Introducing regularization into the virtual fields method (VFM) to identify nonhomogeneous elastic property distributions

Abstract

The identification of nonhomogeneous elastic property distributions has been traditionally achieved with well acknowledged optimization based inverse approaches, but when full-field displacement measurements are available, the virtual fields method (VFM) can be computationally more efficient by converting the large-scale optimization problem into multiple small-scale optimization problems. A possible downside of the VFM so far was not to take into account prior knowledge, which is often available and needed when there is a very large number of unknowns and the inverse problem is ill-posed. In this work, different approaches are proposed for introducing regularization into the VFM, aiming to penalize the local variations of identified stiffness properties in order to reduce the effects of uncertainty in the inverse problem resolution. The feasibility and accuracy of the regularized VFM are tested through several numerical and experimental datasets.

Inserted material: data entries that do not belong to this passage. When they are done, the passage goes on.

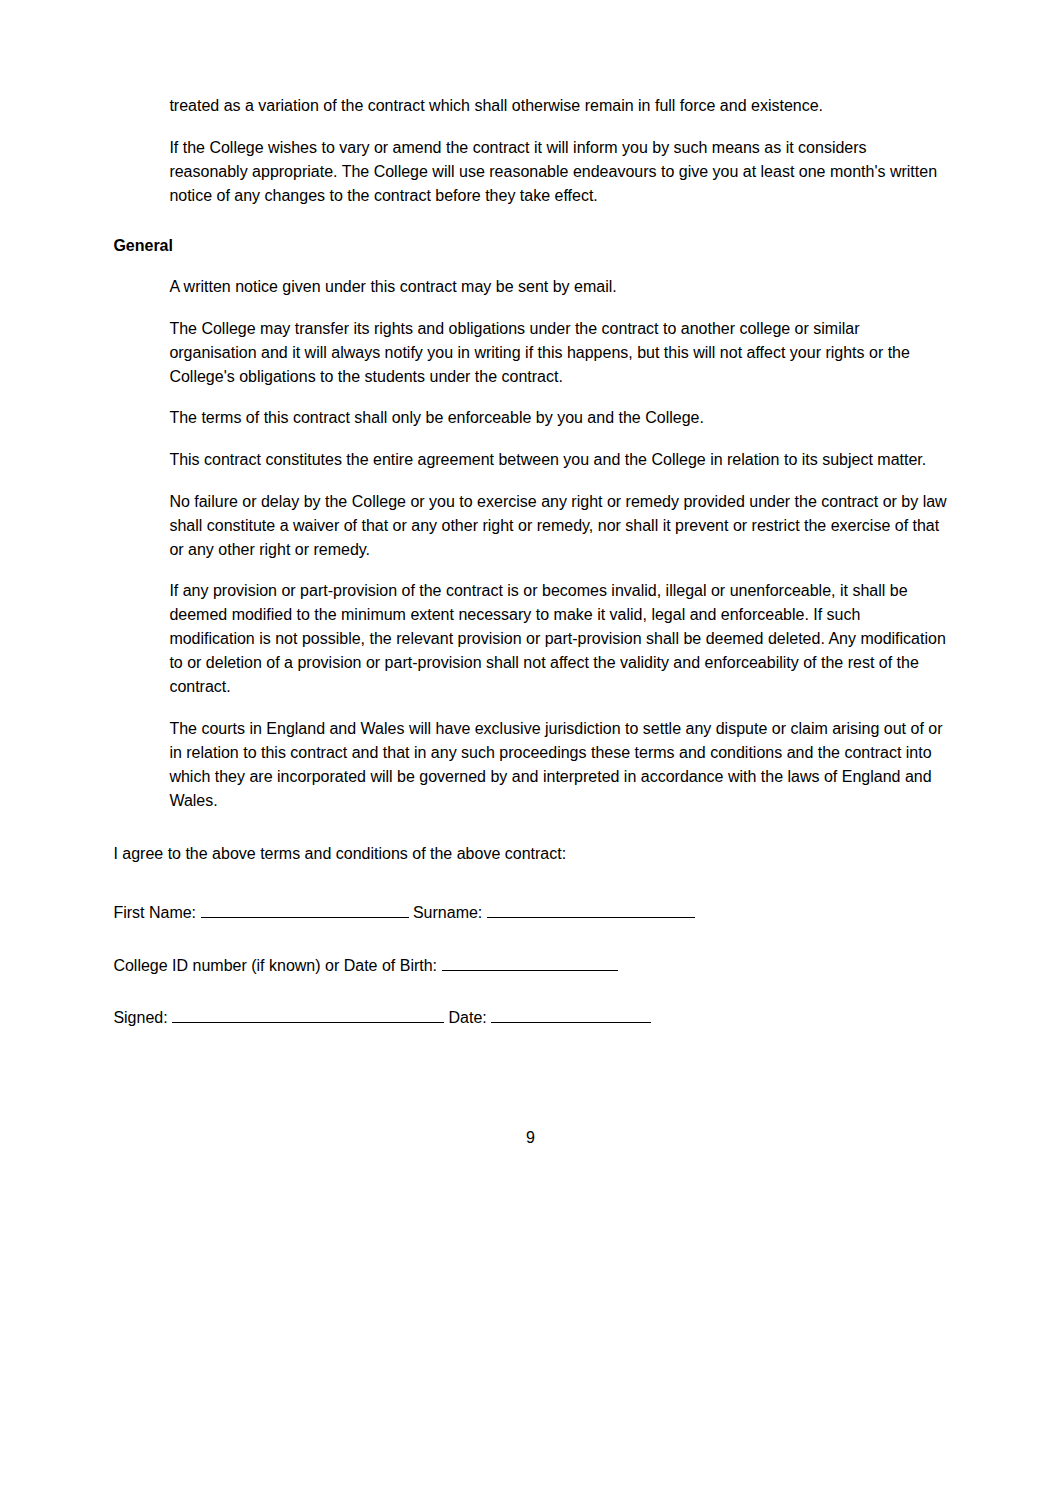treated as a variation of the contract which shall otherwise remain in full force and existence.
If the College wishes to vary or amend the contract it will inform you by such means as it considers reasonably appropriate. The College will use reasonable endeavours to give you at least one month's written notice of any changes to the contract before they take effect.
General
A written notice given under this contract may be sent by email.
The College may transfer its rights and obligations under the contract to another college or similar organisation and it will always notify you in writing if this happens, but this will not affect your rights or the College's obligations to the students under the contract.
The terms of this contract shall only be enforceable by you and the College.
This contract constitutes the entire agreement between you and the College in relation to its subject matter.
No failure or delay by the College or you to exercise any right or remedy provided under the contract or by law shall constitute a waiver of that or any other right or remedy, nor shall it prevent or restrict the exercise of that or any other right or remedy.
If any provision or part-provision of the contract is or becomes invalid, illegal or unenforceable, it shall be deemed modified to the minimum extent necessary to make it valid, legal and enforceable. If such modification is not possible, the relevant provision or part-provision shall be deemed deleted. Any modification to or deletion of a provision or part-provision shall not affect the validity and enforceability of the rest of the contract.
The courts in England and Wales will have exclusive jurisdiction to settle any dispute or claim arising out of or in relation to this contract and that in any such proceedings these terms and conditions and the contract into which they are incorporated will be governed by and interpreted in accordance with the laws of England and Wales.
I agree to the above terms and conditions of the above contract:
First Name: Surname:
College ID number (if known) or Date of Birth:
Signed: Date:
9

It is shown that the main advantage of the novel VFM approaches is the low computational cost, as large-scale inverse problems with 10,000 unknown parameters can be solved within several seconds using a standard personal computer. Although the regularized VFM can successfully detect a stiff inclusion in a soft solid with high accuracy, regularization also introduces unexpected spurious effects in the results, blurring the interface between soft and stiff regions. We also observed that the regularization did not improve the smoothness significantly due to local effects of the small-scale optimization problem introduced in the proposed VFM method. Therefore, traditional regularization, which penalizes local variations of identified stiffness properties, can be combined with the VFM to solve inverse problems with a high computational efficiency, but supplemental regularization conditions will need to be adapted in the future to better delineate soft-stiff interfaces with this methodology.